Research work on Does Audio Help in Deep Audio Visual Saliency Prediction Models by Dr. Vineet Gandhi and his students – Ritivik Agarwal, Shreyank Jyoti, Rohit Girmaji and Sarath Sivaprasd received the best
student paper award at the 24th ACM International Conference on Multimodal Interaction (ICMI 2022) held from 7 – 11 November at Bangalore.
Research work as explained by Dr. Vineet Gandhi and his students:
Despite existing works of Audio-Visual Saliency Prediction (AVSP) models claiming to achieve promising results by fusing audio modality over visual-only models, these models fail to leverage audio information. In this paper, we investigate the relevance of audio cues in conjunction with the visual ones and conduct extensive analysis by employing well-established audio modules and fusion techniques from diverse correlated audio-visual tasks. Our analysis on ten diverse saliency datasets suggests that none of the methods worked for incorporating audio. Furthermore, we bring to light, why AVSP models show a gain in performance over visual-only models, though the audio branch is agnostic at inference. Our work questions the role of audio in current deep AVSP models and motivates the community to a clear avenue for reconsideration of the complex architectures by demonstrating that simpler alternatives work equally well.

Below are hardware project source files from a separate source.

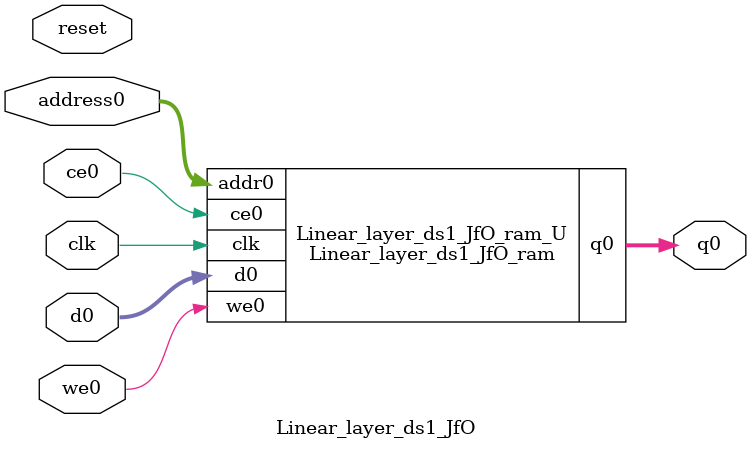
<source format=v>
`timescale 1 ns / 1 ps
module Linear_layer_ds1_JfO_ram (addr0, ce0, d0, we0, q0,  clk);

parameter DWIDTH = 32;
parameter AWIDTH = 12;
parameter MEM_SIZE = 3072;

input[AWIDTH-1:0] addr0;
input ce0;
input[DWIDTH-1:0] d0;
input we0;
output reg[DWIDTH-1:0] q0;
input clk;

(* ram_style = "block" *)reg [DWIDTH-1:0] ram[0:MEM_SIZE-1];




always @(posedge clk)  
begin 
    if (ce0) begin
        if (we0) 
            ram[addr0] <= d0; 
        q0 <= ram[addr0];
    end
end


endmodule

`timescale 1 ns / 1 ps
module Linear_layer_ds1_JfO(
    reset,
    clk,
    address0,
    ce0,
    we0,
    d0,
    q0);

parameter DataWidth = 32'd32;
parameter AddressRange = 32'd3072;
parameter AddressWidth = 32'd12;
input reset;
input clk;
input[AddressWidth - 1:0] address0;
input ce0;
input we0;
input[DataWidth - 1:0] d0;
output[DataWidth - 1:0] q0;



Linear_layer_ds1_JfO_ram Linear_layer_ds1_JfO_ram_U(
    .clk( clk ),
    .addr0( address0 ),
    .ce0( ce0 ),
    .we0( we0 ),
    .d0( d0 ),
    .q0( q0 ));

endmodule


</source>
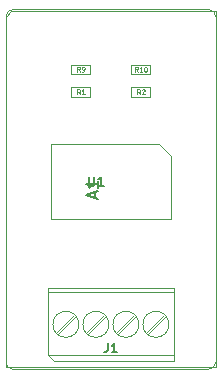
<source format=gbr>
%TF.GenerationSoftware,KiCad,Pcbnew,5.1.5+dfsg1-2~bpo10+1*%
%TF.CreationDate,Date%
%TF.ProjectId,ProMicro_ANA,50726f4d-6963-4726-9f5f-414e412e6b69,v1.0*%
%TF.SameCoordinates,Original*%
%TF.FileFunction,Other,Fab,Top*%
%FSLAX45Y45*%
G04 Gerber Fmt 4.5, Leading zero omitted, Abs format (unit mm)*
G04 Created by KiCad*
%MOMM*%
%LPD*%
G04 APERTURE LIST*
%ADD10C,0.100000*%
%ADD11C,0.150000*%
%ADD12C,0.060000*%
%ADD13C,0.200000*%
G04 APERTURE END LIST*
D10*
X-63500Y-127000D02*
G75*
G02X-127000Y-63500I0J63500D01*
G01*
X1651000Y-63500D02*
G75*
G02X1587500Y-127000I-63500J0D01*
G01*
X1587500Y2921000D02*
G75*
G02X1651000Y2857500I0J-63500D01*
G01*
X-127000Y2857500D02*
G75*
G02X-63500Y2921000I63500J0D01*
G01*
X-127000Y-63500D02*
X-127000Y2857500D01*
X1587500Y-127000D02*
X-63500Y-127000D01*
X1651000Y2857500D02*
X1651000Y-63500D01*
X-63500Y2921000D02*
X1587500Y2921000D01*
X1650000Y-111000D02*
X-127000Y-111000D01*
X-127000Y-111000D02*
X-127000Y2854000D01*
X-80000Y2904000D02*
X-127000Y2854000D01*
X-80000Y2904000D02*
X1650000Y2904000D01*
X1650000Y2904000D02*
X1650000Y-111000D01*
X936000Y2453000D02*
X1096000Y2453000D01*
X936000Y2373000D02*
X936000Y2453000D01*
X1096000Y2373000D02*
X936000Y2373000D01*
X1096000Y2453000D02*
X1096000Y2373000D01*
X588000Y2373000D02*
X428000Y2373000D01*
X588000Y2453000D02*
X588000Y2373000D01*
X428000Y2453000D02*
X588000Y2453000D01*
X428000Y2373000D02*
X428000Y2453000D01*
X936000Y2262500D02*
X1096000Y2262500D01*
X936000Y2182500D02*
X936000Y2262500D01*
X1096000Y2182500D02*
X936000Y2182500D01*
X1096000Y2262500D02*
X1096000Y2182500D01*
X428000Y2262500D02*
X588000Y2262500D01*
X428000Y2182500D02*
X428000Y2262500D01*
X588000Y2182500D02*
X428000Y2182500D01*
X588000Y2262500D02*
X588000Y2182500D01*
X1213100Y337500D02*
X1059600Y184000D01*
X1226500Y324000D02*
X1073000Y170500D01*
X959100Y337500D02*
X805600Y184000D01*
X972500Y324000D02*
X819000Y170500D01*
X705100Y337500D02*
X551600Y184000D01*
X718500Y324000D02*
X565000Y170500D01*
X451100Y337500D02*
X297500Y184000D01*
X464500Y324000D02*
X310900Y170500D01*
X231000Y524000D02*
X1293000Y524000D01*
X231000Y-6000D02*
X1293000Y-6000D01*
X231000Y-6000D02*
X231000Y564000D01*
X281000Y-56000D02*
X231000Y-6000D01*
X1293000Y-56000D02*
X281000Y-56000D01*
X1293000Y564000D02*
X1293000Y-56000D01*
X231000Y564000D02*
X1293000Y564000D01*
X1253000Y254000D02*
G75*
G03X1253000Y254000I-110000J0D01*
G01*
X999000Y254000D02*
G75*
G03X999000Y254000I-110000J0D01*
G01*
X745000Y254000D02*
G75*
G03X745000Y254000I-110000J0D01*
G01*
X491000Y254000D02*
G75*
G03X491000Y254000I-110000J0D01*
G01*
X1170000Y1778000D02*
X1270000Y1678000D01*
X254000Y1778000D02*
X1170000Y1778000D01*
X254000Y1143000D02*
X254000Y1778000D01*
X1270000Y1143000D02*
X254000Y1143000D01*
X1270000Y1678000D02*
X1270000Y1143000D01*
D11*
X626267Y1325572D02*
X626267Y1373191D01*
X654838Y1316048D02*
X554838Y1349381D01*
X654838Y1382714D01*
X654838Y1468429D02*
X654838Y1411286D01*
X654838Y1439857D02*
X554838Y1439857D01*
X569124Y1430333D01*
X578648Y1420810D01*
X583410Y1411286D01*
D12*
X990286Y2394905D02*
X976952Y2413952D01*
X967428Y2394905D02*
X967428Y2434905D01*
X982667Y2434905D01*
X986476Y2433000D01*
X988381Y2431095D01*
X990286Y2427286D01*
X990286Y2421572D01*
X988381Y2417762D01*
X986476Y2415857D01*
X982667Y2413952D01*
X967428Y2413952D01*
X1028381Y2394905D02*
X1005524Y2394905D01*
X1016952Y2394905D02*
X1016952Y2434905D01*
X1013143Y2429191D01*
X1009333Y2425381D01*
X1005524Y2423476D01*
X1053143Y2434905D02*
X1056952Y2434905D01*
X1060762Y2433000D01*
X1062667Y2431095D01*
X1064571Y2427286D01*
X1066476Y2419667D01*
X1066476Y2410143D01*
X1064571Y2402524D01*
X1062667Y2398714D01*
X1060762Y2396810D01*
X1056952Y2394905D01*
X1053143Y2394905D01*
X1049333Y2396810D01*
X1047428Y2398714D01*
X1045524Y2402524D01*
X1043619Y2410143D01*
X1043619Y2419667D01*
X1045524Y2427286D01*
X1047428Y2431095D01*
X1049333Y2433000D01*
X1053143Y2434905D01*
X501333Y2394905D02*
X488000Y2413952D01*
X478476Y2394905D02*
X478476Y2434905D01*
X493714Y2434905D01*
X497524Y2433000D01*
X499428Y2431095D01*
X501333Y2427286D01*
X501333Y2421572D01*
X499428Y2417762D01*
X497524Y2415857D01*
X493714Y2413952D01*
X478476Y2413952D01*
X520381Y2394905D02*
X528000Y2394905D01*
X531810Y2396810D01*
X533714Y2398714D01*
X537524Y2404429D01*
X539429Y2412048D01*
X539429Y2427286D01*
X537524Y2431095D01*
X535619Y2433000D01*
X531810Y2434905D01*
X524190Y2434905D01*
X520381Y2433000D01*
X518476Y2431095D01*
X516571Y2427286D01*
X516571Y2417762D01*
X518476Y2413952D01*
X520381Y2412048D01*
X524190Y2410143D01*
X531810Y2410143D01*
X535619Y2412048D01*
X537524Y2413952D01*
X539429Y2417762D01*
X1009333Y2204405D02*
X996000Y2223452D01*
X986476Y2204405D02*
X986476Y2244405D01*
X1001714Y2244405D01*
X1005524Y2242500D01*
X1007428Y2240595D01*
X1009333Y2236786D01*
X1009333Y2231072D01*
X1007428Y2227262D01*
X1005524Y2225357D01*
X1001714Y2223452D01*
X986476Y2223452D01*
X1024571Y2240595D02*
X1026476Y2242500D01*
X1030286Y2244405D01*
X1039809Y2244405D01*
X1043619Y2242500D01*
X1045524Y2240595D01*
X1047428Y2236786D01*
X1047428Y2232976D01*
X1045524Y2227262D01*
X1022667Y2204405D01*
X1047428Y2204405D01*
X501333Y2204405D02*
X488000Y2223452D01*
X478476Y2204405D02*
X478476Y2244405D01*
X493714Y2244405D01*
X497524Y2242500D01*
X499428Y2240595D01*
X501333Y2236786D01*
X501333Y2231072D01*
X499428Y2227262D01*
X497524Y2225357D01*
X493714Y2223452D01*
X478476Y2223452D01*
X539429Y2204405D02*
X516571Y2204405D01*
X528000Y2204405D02*
X528000Y2244405D01*
X524190Y2238691D01*
X520381Y2234881D01*
X516571Y2232976D01*
D13*
X735333Y97810D02*
X735333Y40667D01*
X731524Y29238D01*
X723905Y21619D01*
X712476Y17810D01*
X704857Y17810D01*
X815333Y17810D02*
X769619Y17810D01*
X792476Y17810D02*
X792476Y97810D01*
X784857Y86381D01*
X777238Y78762D01*
X769619Y74952D01*
X574048Y1504310D02*
X574048Y1439548D01*
X577857Y1431929D01*
X581667Y1428119D01*
X589286Y1424310D01*
X604524Y1424310D01*
X612143Y1428119D01*
X615952Y1431929D01*
X619762Y1439548D01*
X619762Y1504310D01*
X699762Y1424310D02*
X654048Y1424310D01*
X676905Y1424310D02*
X676905Y1504310D01*
X669286Y1492881D01*
X661667Y1485262D01*
X654048Y1481452D01*
M02*

</source>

Full Paper: https://dl.acm.org/doi/10.1145/3536221.3556625
ICMI is the premier international forum for multidisciplinary research on multimodal human-human and human-computer interaction, interfaces, and system development. The conference focuses on theoretical and empirical foundations, component technologies, and combined multimodal processing techniques that define the field of multimodal interaction analysis, interface design, and system development. ICMI 2022 featured a single-track main conference which included: keynote speakers, technical full and short papers (including oral and poster presentations), special sessions, demonstrations, exhibits and doctoral spotlight papers.
The theme for this year’s conference was Intelligent and responsible Embodied Conversational Agents (ECAs) in the multi-lingual real world. Embodied Conversational Agents (ECAs) enable natural Human Computer Interaction, inspired by human-human communication. With rapid advances in multimodal analysis, dialog and synthesis technologies, intelligent ECAs are set to enter real world applications. The expected intelligence includes cognitive, social and emotional facets that humans routinely display in conversations. The theme for ICMI 2022 revolved around making the ECAs more robust, responsible and multi-lingual.
Conference page: https://icmi.acm.org/2022/